The Department of Labor Opines That The Fair Labor Standards Act Sets The Floor With Respect To Wage Standards For Disabled Workers

minimum wage court decisionOn November 17, 2016, the U.S. Department of Labor issued new guidance on the payment of subminimum (or special minimum) wages to workers with disabilities.  As many are aware, Section 14(c) of the Fair Labor Standards Act (“FLSA” or “Act”) authorizes the DOL to issue certificates permitting employers to pay subminimum wages to workers who have disabilities “to the extent necessary to prevent curtailment of opportunities for employment”.  29 U.S.C. § 214(c).  In Administrative Interpretation 2016- 2, DOL Wage and Hour Administrator Dr. David Weil advises that issuance of a certificate under Section 14(c) of the Act does not excuse non-compliance with any state law establishing higher wage requirements for such workers.

Noting that the FLSA neither prohibits states from adopting higher minimum wage standards nor pre-empts any such enacted standards, the Interpretation cites judicial precedent affirming that “the purpose behind the FLSA is to establish a national floor under which wage protections cannot drop, not to establish absolute uniformity in minimum wage and overtime standards nationwide at levels established in the FLSA”.  Relying upon purported regulatory support, the Interpretation extends this minimum standards approach to special or subminimum wages under Section 14(c), concluding that the Act does not relieve employers from complying with more protective standards applicable to disabled employees under state law.

Employers in Connecticut are probably also familiar with Conn. Gen. Stat. § 31-67 (“Section 13-67”), which similarly authorizes the state Labor Commissioner to issue a “special license” to employers to pay disabled workers less than the state minimum wage.  However, legislators in Connecticut and many other states have questioned the continuing propriety of such measures in light of, inter alia, subsequent legislative enactments such as the Americans with Disabilities Act.  While recent efforts to repeal Section 31-67 have failed, many other states have not only eliminated the permissive payment of lower wages to disabled persons but expressly prohibited such payments.  As noted in the Interpretation, New Hampshire enacted a law in 2015 that prohibits payment of an hourly wage rate less than the state’s minimum wage to workers with disabilities.
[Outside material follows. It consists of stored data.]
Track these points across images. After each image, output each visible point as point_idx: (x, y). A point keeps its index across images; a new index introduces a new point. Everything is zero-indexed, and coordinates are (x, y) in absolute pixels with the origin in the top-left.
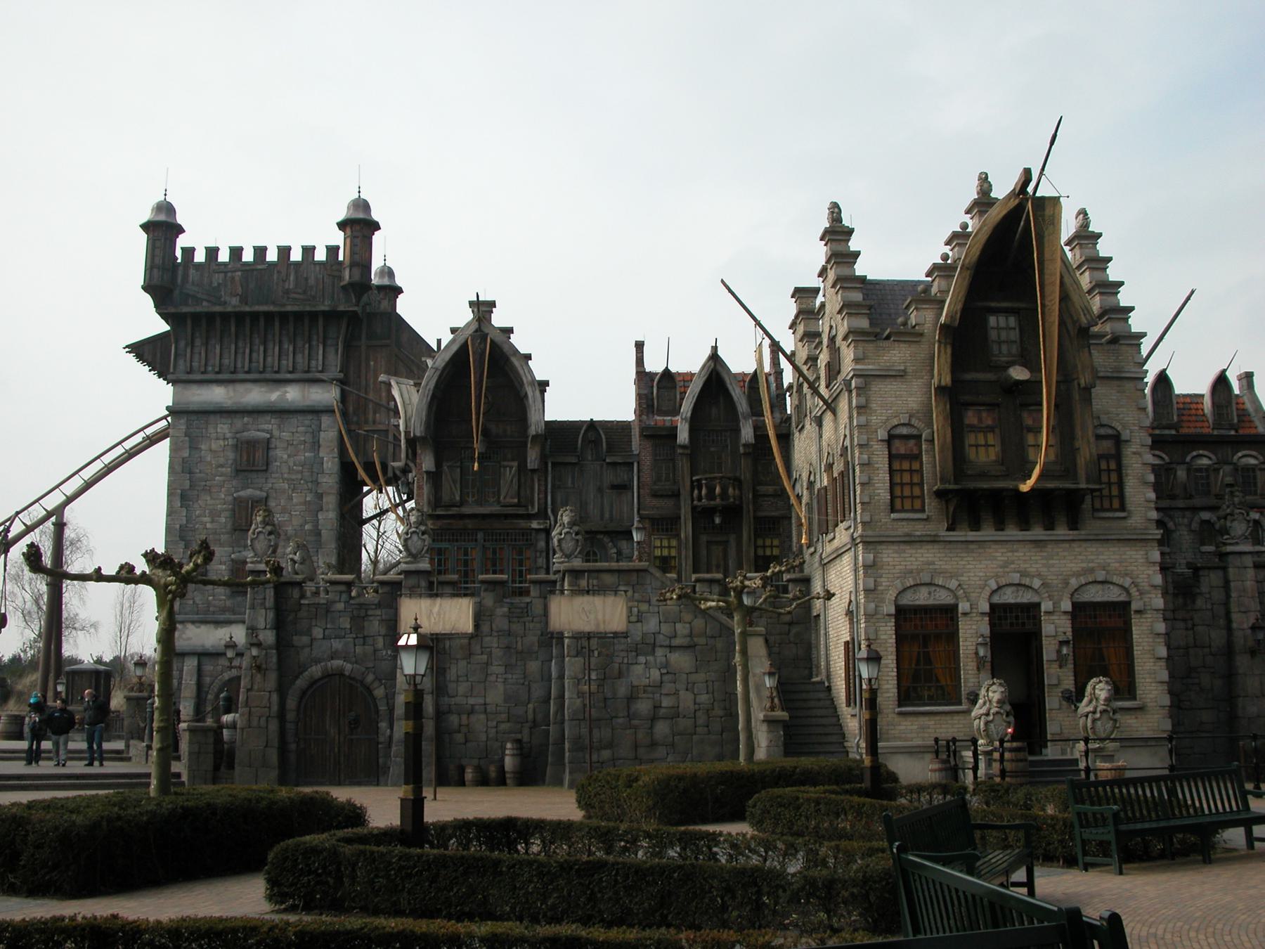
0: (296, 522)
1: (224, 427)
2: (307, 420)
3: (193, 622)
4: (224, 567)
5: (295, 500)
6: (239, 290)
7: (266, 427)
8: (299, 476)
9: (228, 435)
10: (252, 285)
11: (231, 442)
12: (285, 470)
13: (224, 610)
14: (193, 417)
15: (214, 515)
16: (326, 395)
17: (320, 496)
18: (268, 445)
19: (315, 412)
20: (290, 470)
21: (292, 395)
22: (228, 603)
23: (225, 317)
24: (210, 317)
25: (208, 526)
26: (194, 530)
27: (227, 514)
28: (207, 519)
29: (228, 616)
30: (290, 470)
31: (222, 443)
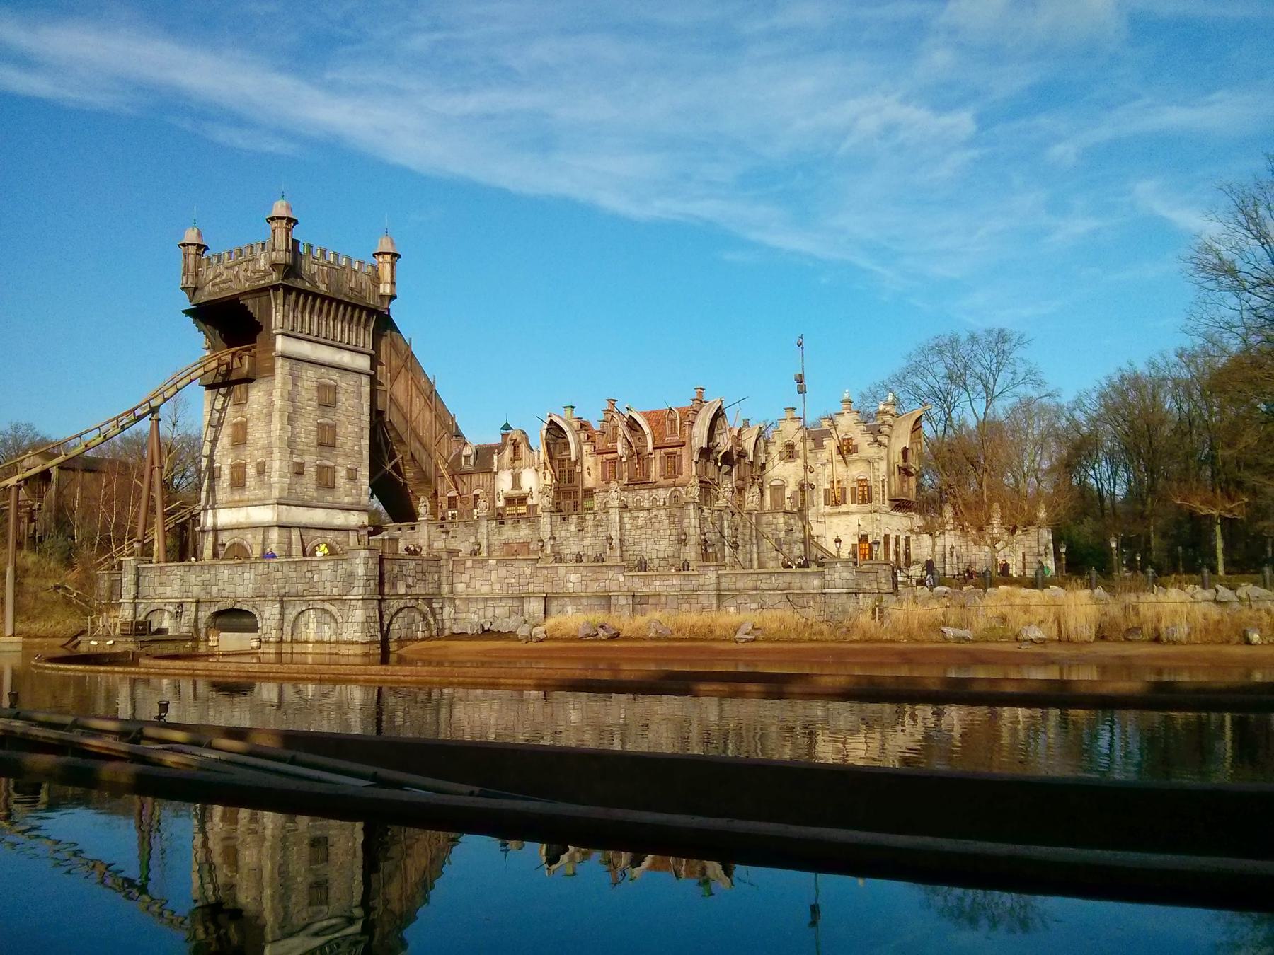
0: (350, 444)
1: (310, 373)
2: (357, 375)
3: (296, 506)
4: (312, 469)
5: (349, 430)
6: (326, 281)
7: (333, 377)
8: (351, 414)
9: (314, 379)
10: (333, 279)
11: (315, 384)
12: (344, 409)
13: (313, 498)
14: (294, 362)
15: (307, 434)
16: (363, 363)
17: (362, 429)
18: (334, 389)
19: (360, 372)
20: (347, 410)
21: (346, 358)
22: (315, 495)
23: (316, 296)
24: (307, 293)
25: (303, 440)
26: (296, 442)
27: (314, 433)
28: (303, 435)
29: (315, 503)
30: (347, 410)
31: (310, 384)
Employers should take notice of the DOL Interpretation.  While DOL Administrative Interpretations do not carry the force of agency regulations, many Courts routinely defer to such interpretations as a matter of practice.  Hence, employers in Connecticut who currently hold Section 14(c) certificates should continue to monitor State law for any changes that might prohibit the payment of subminimum wages pursuant to that certificate.  Employers of disabled employees in other states should check for applicable state wage requirements and consider complying with any such laws that require paying a higher wage, irrespective of prior receipt of a Section 14(c) certificate.